A key best practice is to maintain consistent mesh quality and boundary conditions when comparing discretization methods to ensure meaningful results.
Recommendations for Choosing Discretization Schemes in ANSYS Fluent
- For initial simulations or problems where numerical stability is critical, First Order Upwind is recommended.
- For general engineering applications requiring a balance between accuracy and stability, Second Order Upwind is suitable.

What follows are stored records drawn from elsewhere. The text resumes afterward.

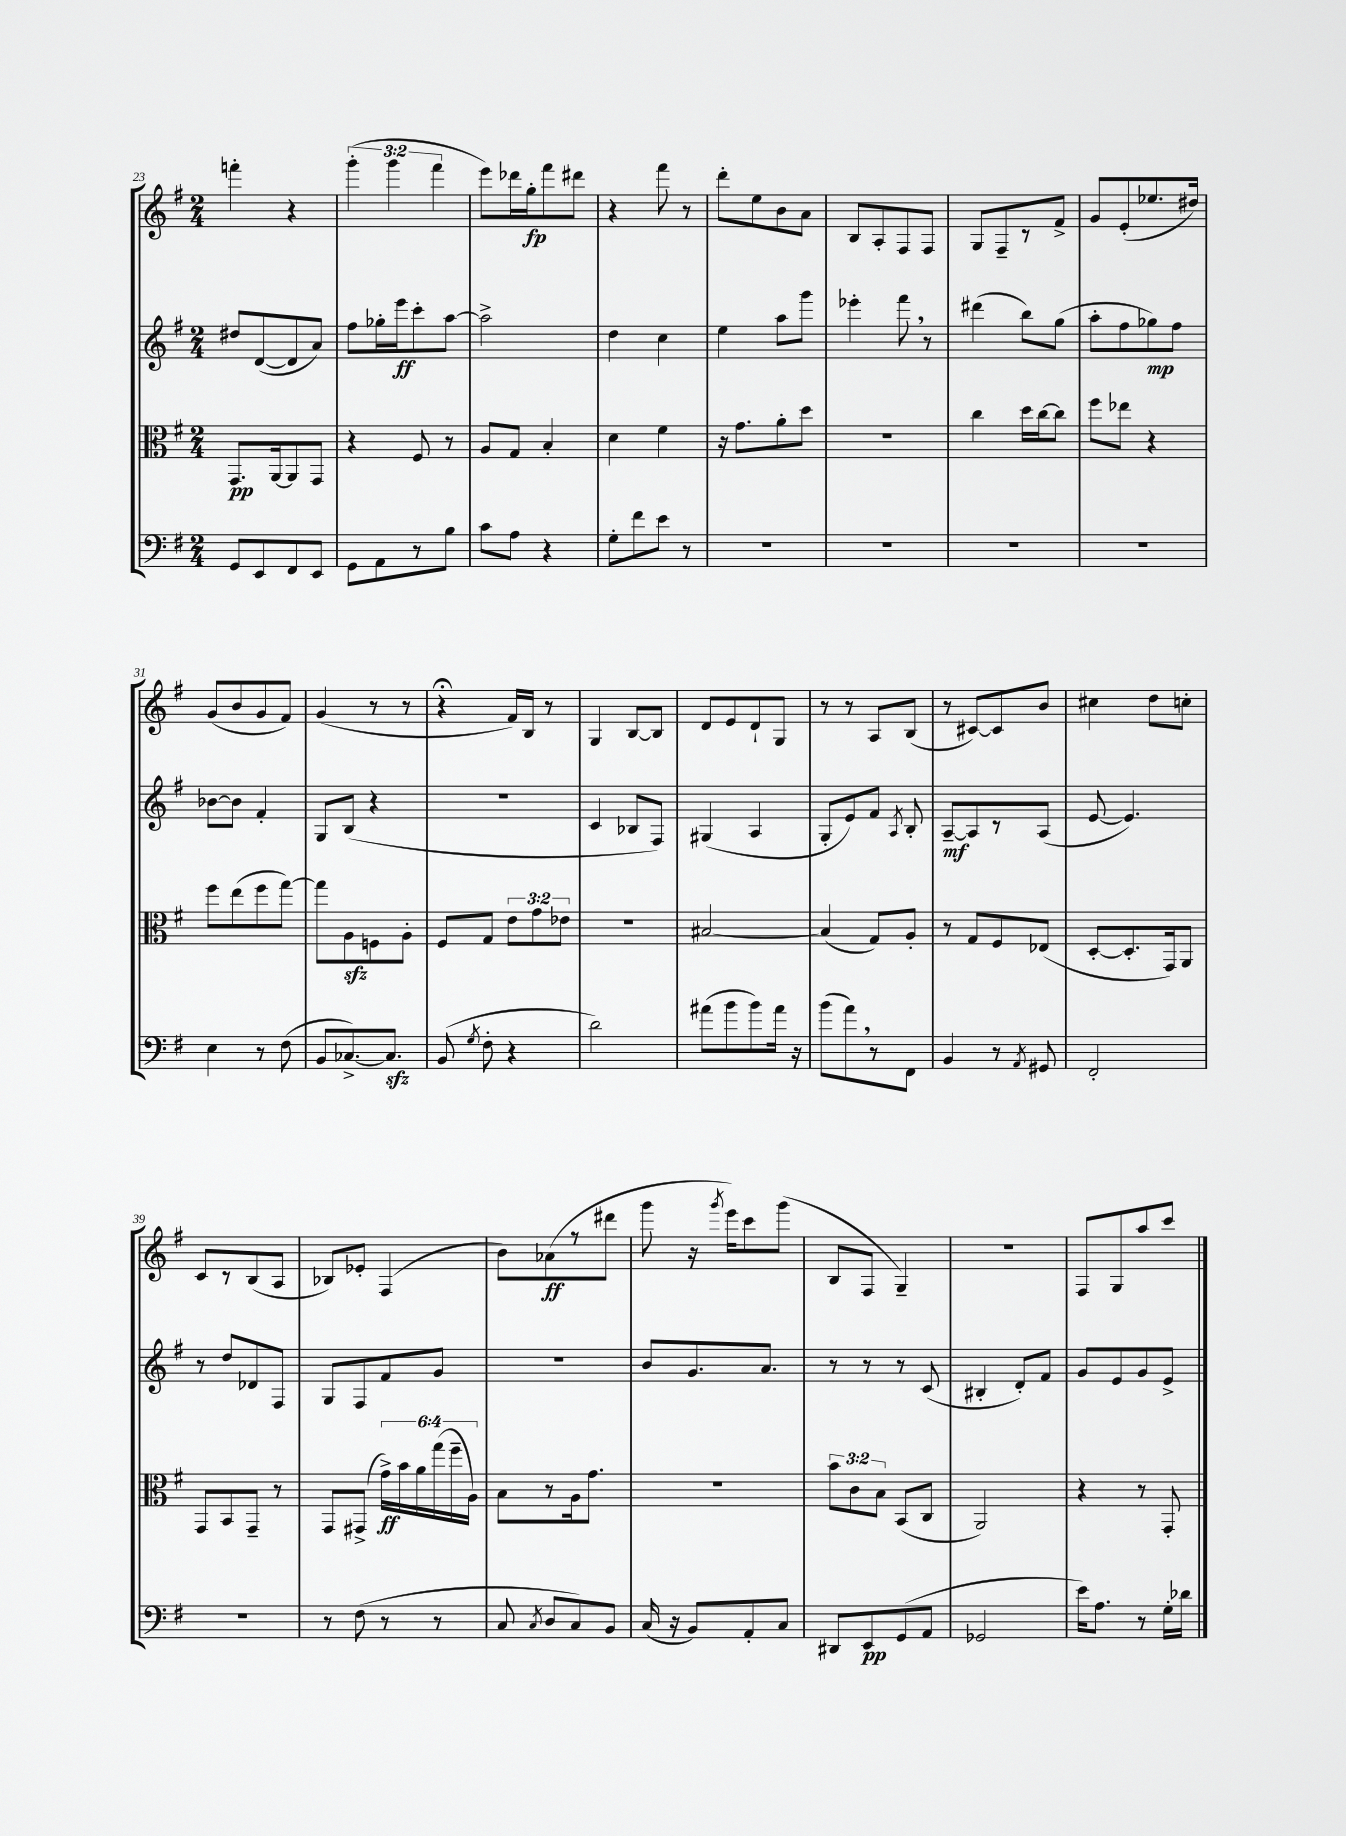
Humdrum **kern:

**kern	**dynam	**kern	**dynam	**kern	**dynam	**kern	**dynam
*part4	*part4	*part3	*part3	*part2	*part2	*part1	*part1
*staff4	*staff4	*staff3	*staff3	*staff2	*staff2	*staff1	*staff1
*clefF4	*	*clefC3	*	*clefG2	*	*clefG2	*
*k[f#]	*	*k[f#]	*	*k[f#]	*	*k[f#]	*
*M2/4	*	*M2/4	*	*M2/4	*	*M2/4	*
=23	=23	=23	=23	=23	=23	=23	=23
8GG/L	.	8.GG/L	pp	8dd#X/L	.	4fffn'\	.
8EE/	.	.	.	([8d/	.	.	.
.	.	[16AA/k	.	.	.	.	.
8FF#/	.	8AA/]	.	8d/]	.	4r	.
8EE/J	.	8GG/J	.	8a/J)	.	.	.
=24	=24	=24	=24	=24	=24	=24	=24
8GG\L	.	4r	.	8ff#\L	.	(6ggg'\	.
8AA\	.	.	.	16gg-X'\L	.	.	.
.	.	.	.	.	.	6ggg\	.
.	.	.	.	16eee\J	ff	.	.
8r	.	8F#/	.	8ccc'\	.	.	.
.	.	.	.	.	.	6fff#\	.
8B\J	.	8r	.	[8aa\J	.	.	.
=25	=25	=25	=25	=25	=25	=25	=25
8c\L	.	8A/L	.	2aa^\]	.	8eee\L)	.
8A\J	.	8G/J	.	.	.	16ddd-X\L	.
.	.	.	.	.	.	16gg'\J	fp
4r	.	4B'/	.	.	.	8fff#\	.
.	.	.	.	.	.	8ddd#X\J	.
=26	=26	=26	=26	=26	=26	=26	=26
8G'\L	.	4d\	.	4dd\	.	4r	.
8f#\	.	.	.	.	.	.	.
8e\J	.	4f#\	.	4cc\	.	8fff#\	.
8r	.	.	.	.	.	8r	.
=27	=27	=27	=27	=27	=27	=27	=27
2r	.	16r	.	4ee\	.	8ddd'\L	.
.	.	8.g\L	.	.	.	.	.
.	.	.	.	.	.	8ee\	.
.	.	8a'\	.	8aa\L	.	8b\	.
.	.	8dd\J	.	8ggg\J	.	8a\J	.
=28	=28	=28	=28	=28	=28	=28	=28
2r	.	2r	.	4eee-X'\	.	8B/L	.
.	.	.	.	.	.	8A'/	.
.	.	.	.	8fff#,\	.	8F#/	.
.	.	.	.	8r	.	8F#/J	.
=29	=29	=29	=29	=29	=29	=29	=29
2r	.	4cc\	.	(4ddd#X\	.	8G/L	.
.	.	.	.	.	.	8F#~/	.
.	.	16dd\LL	.	8bb\L)	.	8r	.
.	.	[16cc\J	.	.	.	.	.
.	.	8cc\J]	.	(8gg\J	.	8f#^/J	.
=30	=30	=30	=30	=30	=30	=30	=30
2r	.	8ff#\L	.	8aa'\L	.	8g/L	.
.	.	8ee-X\J	.	8ff#\	.	(8e'/	.
.	.	4r	.	8gg-X\)	mp	8.ee-X/	.
.	.	.	.	8ff#\J	.	.	.
.	.	.	.	.	.	16dd#X/Jk)	.
!!LO:LB:g=z
=31	=31	=31	=31	=31	=31	=31	=31
4E\	.	8ff#\L	.	[8b-X\L	.	(8g/L	.
.	.	(8ee\	.	8b-\J]	.	8b/	.
8r	.	8ff#\	.	4f#'/	.	8g/	.
(8F#\	.	[8gg\J)	.	.	.	8f#/J)	.
=32	=32	=32	=32	=32	=32	=32	=32
8BB/L	.	8gg\L]	.	8G/L	.	(4g/	.
[8.C-X^/)	.	8Azz\	.	(8B/J	.	.	.
.	.	8Fn\	.	4r	.	8r	.
8.C-zz/J]	.	.	.	.	.	.	.
.	.	8A'\J	.	.	.	8r	.
=33	=33	=33	=33	=33	=33	=33	=33
(8BB/	.	8F#/L	.	2r	.	4r;<	.
8qG/	.	.	.	.	.	.	.
8F#'\	.	8G/J	.	.	.	.	.
4r	.	12e\L	.	.	.	16f#/LL)	.
.	.	.	.	.	.	16B/JJ	.
.	.	12g\	.	.	.	.	.
.	.	.	.	.	.	8r	.
.	.	12e-X\J	.	.	.	.	.
=34	=34	=34	=34	=34	=34	=34	=34
2d\)	.	2r	.	4c/	.	4G/	.
.	.	.	.	8B-X/L	.	[8B/L	.
.	.	.	.	8F#/J)	.	8B/J]	.
=35	=35	=35	=35	=35	=35	=35	=35
(8a#X\L	.	[2B#X/	.	(4G#X/	.	8d/L	.
8b\	.	.	.	.	.	8e/	.
8b\)	.	.	.	4A/	.	8d`/	.
16a#\Jk	.	.	.	.	.	8G/J	.
16r	.	.	.	.	.	.	.
=36	=36	=36	=36	=36	=36	=36	=36
(8b\L	.	(4B#/]	.	8G'/L	.	8r	.
8a,\)	.	.	.	8e/)	.	8r	.
8r	.	8G/L)	.	8f#/J	.	8A/L	.
.	.	.	.	8qA/	.	.	.
8FF#\J	.	8A'/J	.	8B'/	.	(8B/J	.
=37	=37	=37	=37	=37	=37	=37	=37
4BB/	.	8r	.	[8A~/L	mf	8r	.
.	.	8G/L	.	8A/]	.	[8c#X/L)	.
8r	.	8F#/	.	8r	.	8c#/]	.
8qAA/	.	.	.	.	.	.	.
8GG#X/	.	(8E-X/J	.	(8A/J	.	8b/J	.
=38	=38	=38	=38	=38	=38	=38	=38
2FF#'/	.	[8D'/L	.	[8e/	.	4cc#X\	.
.	.	8.D'/]	.	4.e/])	.	.	.
.	.	.	.	.	.	8dd\L	.
.	.	16GG/k)	.	.	.	.	.
.	.	8AA/J	.	.	.	8ccn'\J	.
!!LO:LB:g=z
=39	=39	=39	=39	=39	=39	=39	=39
2r	.	8GG/L	.	8r	.	8c/L	.
.	.	8BB/	.	8dd/L	.	8r	.
.	.	8GG~/J	.	8d-X/	.	(8B/	.
.	.	8r	.	8F#/J	.	8A/J	.
=40	=40	=40	=40	=40	=40	=40	=40
8r	.	8GG/L	.	8G/L	.	8B-X/L)	.
(8F#\	.	(8GG#X^/J	.	8F#/	.	8e-X'/J	.
8r	.	24g^\LL)	ff	8f#/	.	(4F#/	.
.	.	24b\	.	.	.	.	.
.	.	24a\	.	.	.	.	.
8r	.	(24gg\	.	8g/J	.	.	.
.	.	24ff#~\	.	.	.	.	.
.	.	24A\JJ)	.	.	.	.	.
=41	=41	=41	=41	=41	=41	=41	=41
8C/	.	8B\L	.	2r	.	8b\L)	.
8qC/	.	.	.	.	.	.	.
8D/L	.	8r	.	.	.	(8a-X\	ff
8C/)	.	16A\k	.	.	.	8r	.
.	.	8.g\J	.	.	.	.	.
8BB/J	.	.	.	.	.	8ddd#X\J	.
=42	=42	=42	=42	=42	=42	=42	=42
(16C/	.	2r	.	8b/L	.	8ggg\	.
16r	.	.	.	.	.	.	.
8BB/L)	.	.	.	8.g/	.	16r	.
.	.	.	.	.	.	8qggg/	.
.	.	.	.	.	.	16eee\KL)	.
8AA'/	.	.	.	.	.	8ccc\	.
.	.	.	.	8.a/J	.	.	.
8C/J	.	.	.	.	.	(8ggg\J	.
=43	=43	=43	=43	=43	=43	=43	=43
8DD#X/L	.	12b\L	.	8r	.	8B/L	.
.	.	12c\	.	.	.	.	.
8EE/	pp	.	.	8r	.	8F#/J	.
.	.	12B\J	.	.	.	.	.
(8GG/	.	(8BB/L	.	8r	.	4G~/)	.
8AA/J	.	8C/J	.	(8c/	.	.	.
=44	=44	=44	=44	=44	=44	=44	=44
2GG-X/	.	2AA/)	.	4B#X'/	.	2r	.
.	.	.	.	8d'/L)	.	.	.
.	.	.	.	8f#/J	.	.	.
=45	=45	=45	=45	=45	=45	=45	=45
16e\KL)	.	4r	.	8g/L	.	8F#/L	.
8.A\J	.	.	.	.	.	.	.
.	.	.	.	8e/	.	8G/	.
8r	.	8r	.	8g/	.	8aa/	.
16G'\LL	.	8GG'/	.	8e^/J	.	8ccc/J	.
16d-X\JJ	.	.	.	.	.	.	.
==	==	==	==	==	==	==	==
*-	*-	*-	*-	*-	*-	*-	*-
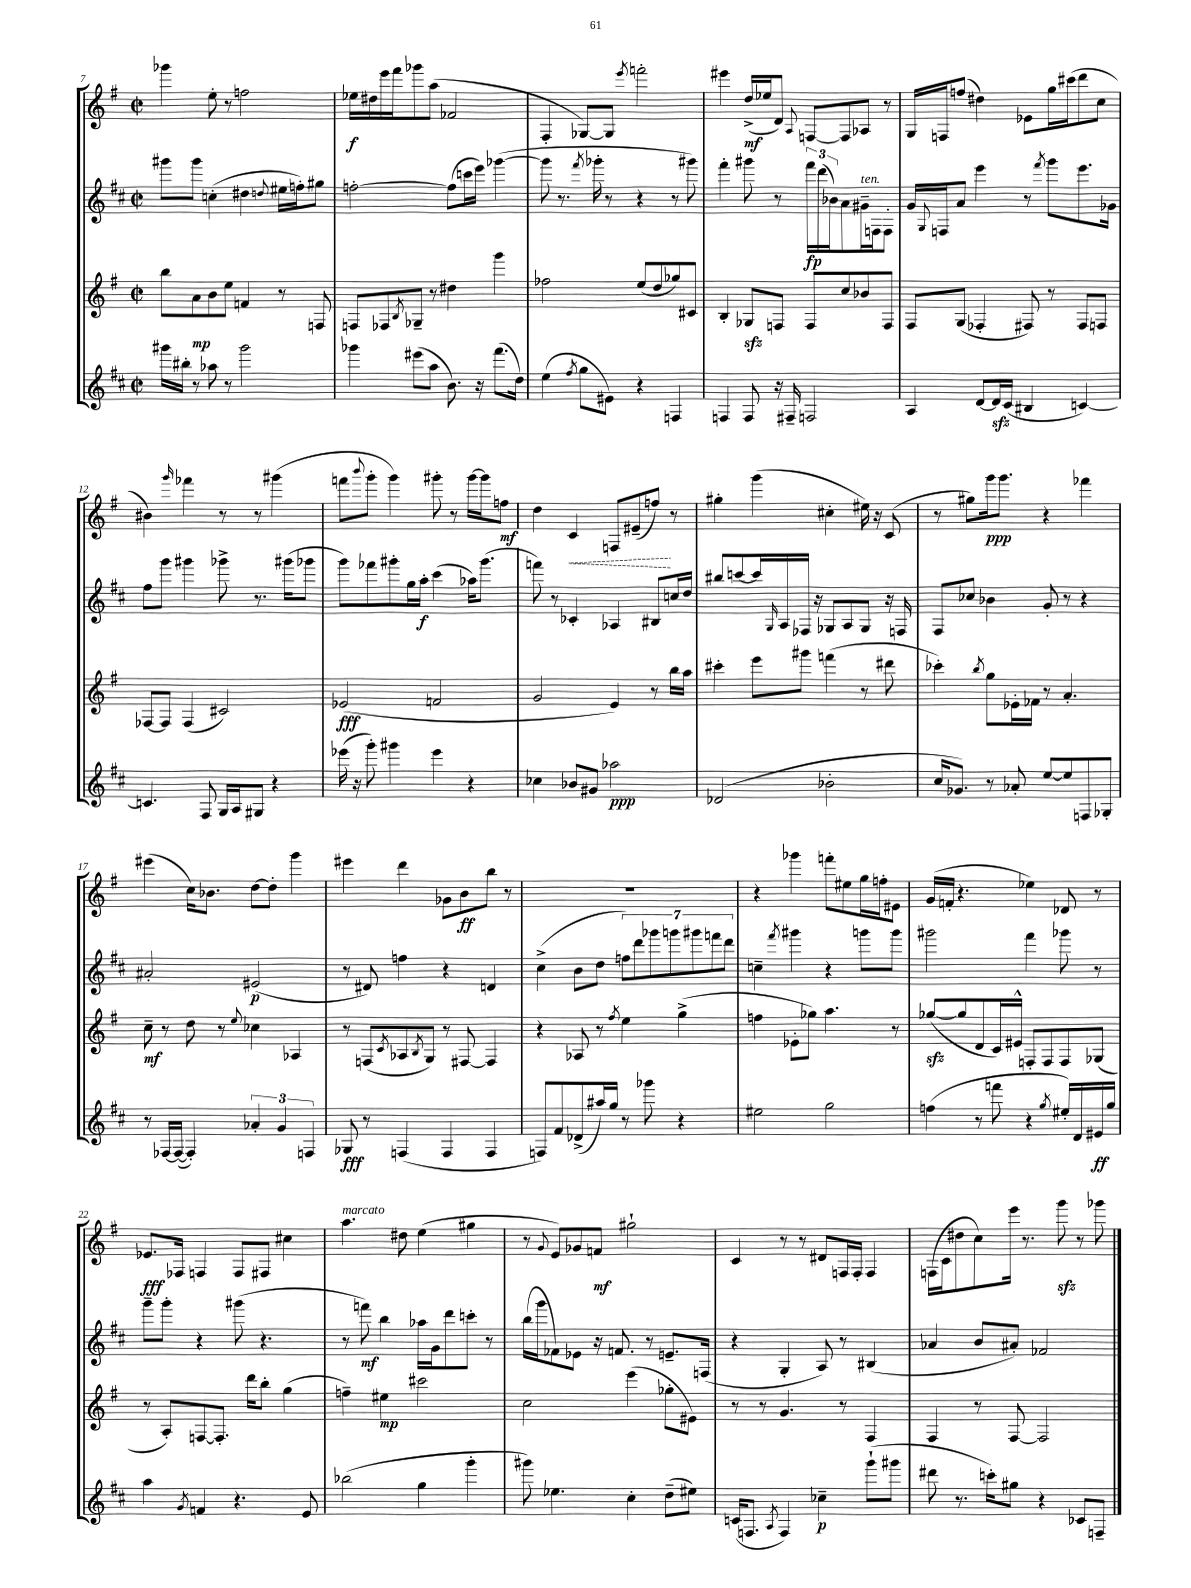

- When working with structured meshes and smooth flow fields, QUICK can provide improved accuracy.
- For complex 3D turbulent flows where high fidelity is needed, MUSCL is preferred, but users should be cautious of possible numerical oscillations.
Always perform mesh independence studies and validate results against experimental or benchmark data to select the most appropriate discretization scheme.
For readers interested in deeper understanding or advanced discretization techniques:
- The ANSYS Fluent Theory Guide offers comprehensive explanations of discretization schemes and their mathematical formulations.
- The Turbulent Non-Premixed Methane Combustion with Swirling Air case study presented here can be used as a step-by-step tutorial for practicing turbulent combustion simulations with swirling flow and radiative heat transfer.
In conclusion, the choice of discretization scheme in ANSYS Fluent strongly influences simulation accuracy, stability, and computational effort. Selecting the right scheme depends on the physics of the problem, mesh quality, and the desired accuracy. By understanding the strengths and limitations of each method, users can optimize their CFD simulations for reliable and efficient results.